Only slightly less worrisome are the other categories. The ‘Men Who Don’t Know They Hate Women’ are the men (and particularly boys) who have learned that jokes about rape are just fine, that women/girls are not to be trusted, that ‘they’ will scream ‘rape’ at the slightest contact, and that men are just as likely, or even more likely, to be victims of violence and rape.
A lot of these ideas seem to originate with YouTube, so it’s worth noting how YouTube works. The idea is to sell advertising, and to keep users watching as long as possible.
So, instead of seeking to serve people the most relevant content, the algorithm focuses on feeding viewers what keeps them watching for longer: extreme content.
Academics have noted how this works. A search for ‘videos about vegetarianism, led to videos about veganism. Videos about jogging led to videos about running ultramarathons.’ For many topics this is pretty harmless.
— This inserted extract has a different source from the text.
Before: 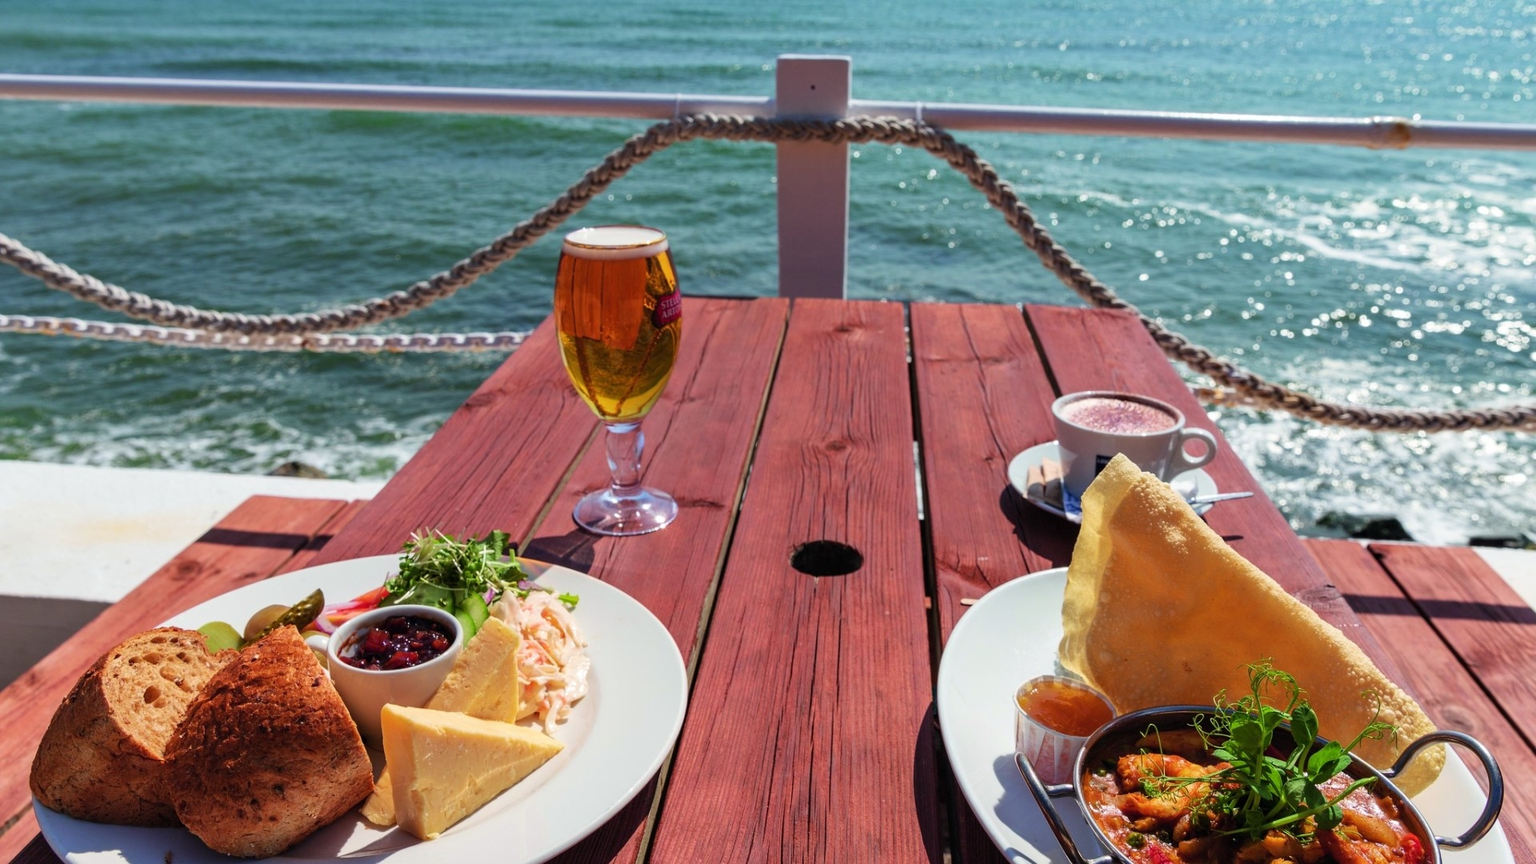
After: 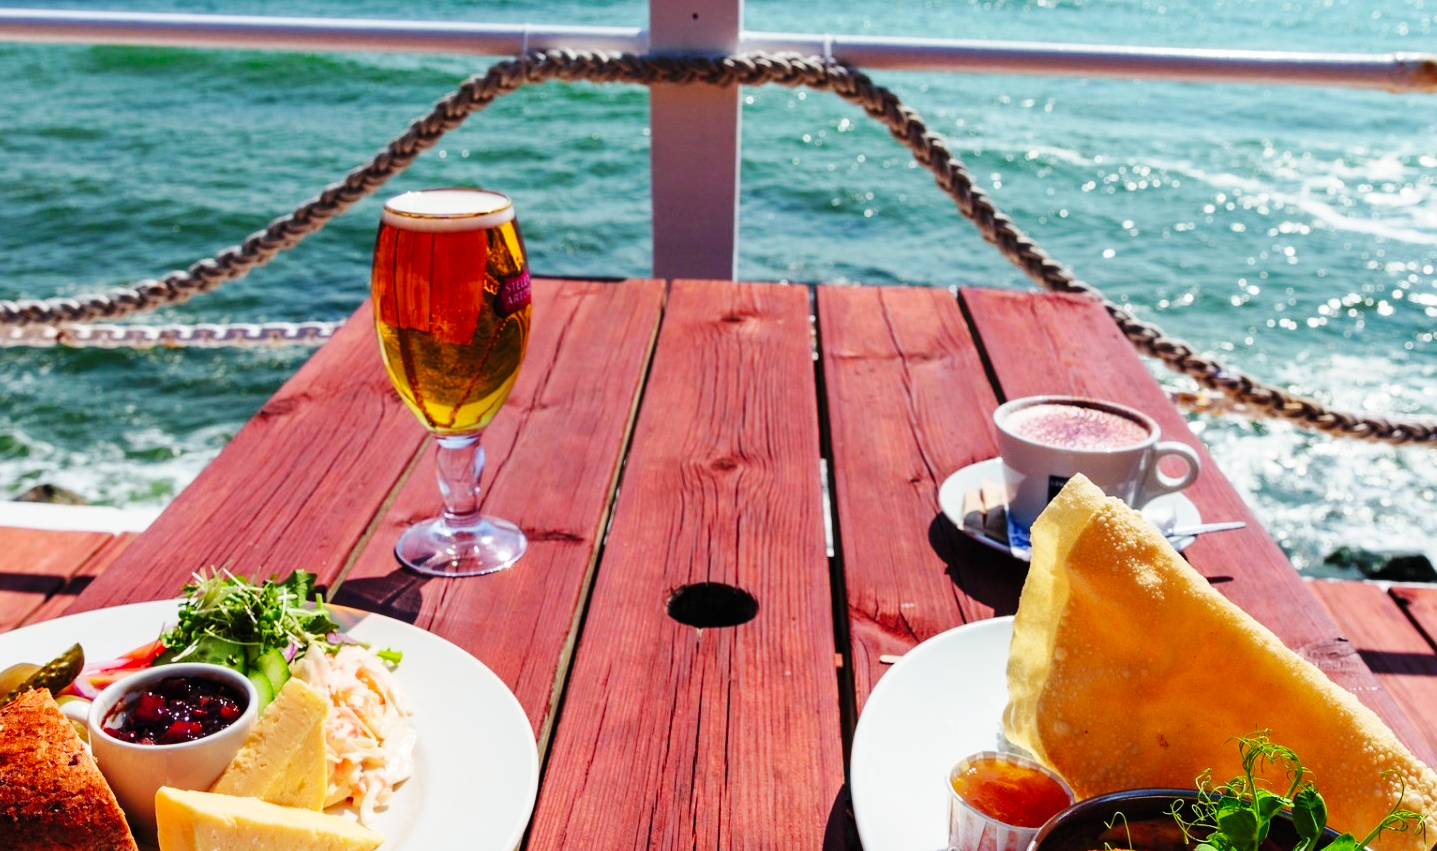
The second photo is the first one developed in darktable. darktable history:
base curve: curves: ch0 [(0, 0) (0.036, 0.025) (0.121, 0.166) (0.206, 0.329) (0.605, 0.79) (1, 1)], preserve colors none
crop: left 16.768%, top 8.653%, right 8.362%, bottom 12.485%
But for some topics (such as feminism) this can quickly lead to far-right and extreme misogynistic content. And 70 percent of all YouTube videos watched are ones recommended by the platform’s algorithm.
Anecdotal evidence from teachers suggests that many school students who have come across MRA videos online started by watching silly videos. They haven’t gone looking for extreme misogyny, it’s just turned up in the video thread.
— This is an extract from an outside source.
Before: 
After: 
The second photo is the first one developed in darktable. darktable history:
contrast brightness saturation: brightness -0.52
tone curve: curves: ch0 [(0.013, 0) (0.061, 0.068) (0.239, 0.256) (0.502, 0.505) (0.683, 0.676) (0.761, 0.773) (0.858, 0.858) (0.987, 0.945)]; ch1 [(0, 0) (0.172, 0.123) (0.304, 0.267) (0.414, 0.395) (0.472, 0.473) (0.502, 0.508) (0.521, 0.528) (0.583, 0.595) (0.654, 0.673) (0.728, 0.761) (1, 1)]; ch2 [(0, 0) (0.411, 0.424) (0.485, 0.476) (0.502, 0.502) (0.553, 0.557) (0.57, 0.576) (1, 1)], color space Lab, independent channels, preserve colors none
The ‘Men Who Are Afraid of Women’ are those who are certain that they are going to be a ‘victim’ of a false accusation of some sort.
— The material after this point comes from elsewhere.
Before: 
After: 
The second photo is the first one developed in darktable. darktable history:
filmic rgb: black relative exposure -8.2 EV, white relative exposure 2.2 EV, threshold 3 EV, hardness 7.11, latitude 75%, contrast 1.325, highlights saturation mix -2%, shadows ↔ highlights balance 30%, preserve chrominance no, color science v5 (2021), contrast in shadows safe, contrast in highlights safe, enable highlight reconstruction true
Yet a New York Times analysis found that only around 200 prominent men in the US have lost jobs, roles or professional ties after public allegations of sexual harassment, following #MeToo-era revelations.
Compare this with the millions of Tweets sent using the #MeToo hashtag, documenting examples of sexual harassment and worse.
Bates ends with a chapter called ‘Men Who Hate Men Who Hate Women’, which looks at some of the campaigns and educational programmes working to help young boys out of the ‘manosphere quagmire’.
So, a sort-of positive finish. It was hard work though. I need a shower and possibly a pampering massage after reading this.